[Opening Provided data section]

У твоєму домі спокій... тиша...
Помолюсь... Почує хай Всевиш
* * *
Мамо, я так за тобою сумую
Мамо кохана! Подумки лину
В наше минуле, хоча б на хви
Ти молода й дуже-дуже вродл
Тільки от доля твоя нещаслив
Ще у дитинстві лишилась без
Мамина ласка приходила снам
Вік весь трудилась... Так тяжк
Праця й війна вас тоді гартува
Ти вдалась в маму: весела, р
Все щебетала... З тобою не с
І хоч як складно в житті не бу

[Closing Provided data section]
[Opening Provided data section]

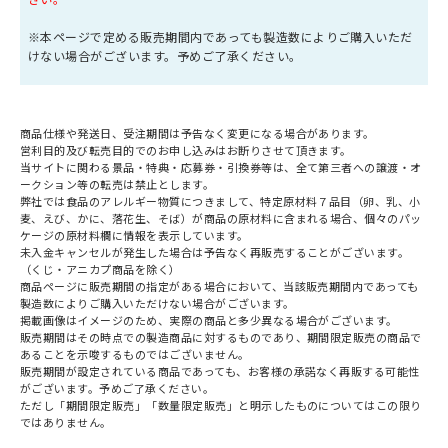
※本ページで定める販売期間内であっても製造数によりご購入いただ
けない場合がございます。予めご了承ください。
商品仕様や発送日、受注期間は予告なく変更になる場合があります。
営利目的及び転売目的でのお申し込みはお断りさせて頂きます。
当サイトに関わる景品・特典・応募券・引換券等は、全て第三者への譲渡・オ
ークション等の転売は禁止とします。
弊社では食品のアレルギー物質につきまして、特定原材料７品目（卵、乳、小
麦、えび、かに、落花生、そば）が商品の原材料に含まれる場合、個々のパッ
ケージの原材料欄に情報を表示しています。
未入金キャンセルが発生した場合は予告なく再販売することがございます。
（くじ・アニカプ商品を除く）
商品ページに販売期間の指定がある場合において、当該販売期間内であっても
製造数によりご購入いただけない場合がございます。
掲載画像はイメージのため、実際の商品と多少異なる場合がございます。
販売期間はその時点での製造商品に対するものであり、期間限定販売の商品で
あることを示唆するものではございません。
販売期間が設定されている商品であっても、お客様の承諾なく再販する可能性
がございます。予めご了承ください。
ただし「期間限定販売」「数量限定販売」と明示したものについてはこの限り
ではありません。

[Closing Provided data section]
[Opening Provided data section]

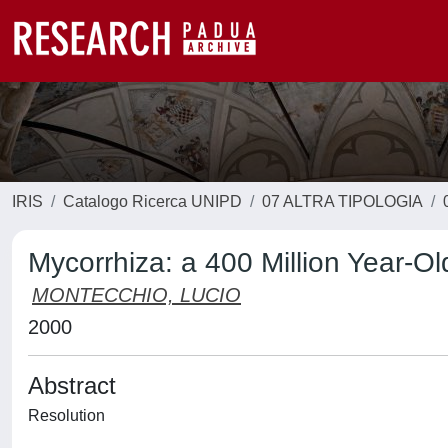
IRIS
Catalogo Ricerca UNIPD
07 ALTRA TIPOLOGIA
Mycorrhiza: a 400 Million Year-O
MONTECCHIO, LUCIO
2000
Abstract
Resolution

[Closing Provided data section]

> **Problem**
Return all lines from the entries that contain the string "Мамо".

> **Task solution**
Мамо, я так за тобою сумую
Мамо кохана! Подумки лину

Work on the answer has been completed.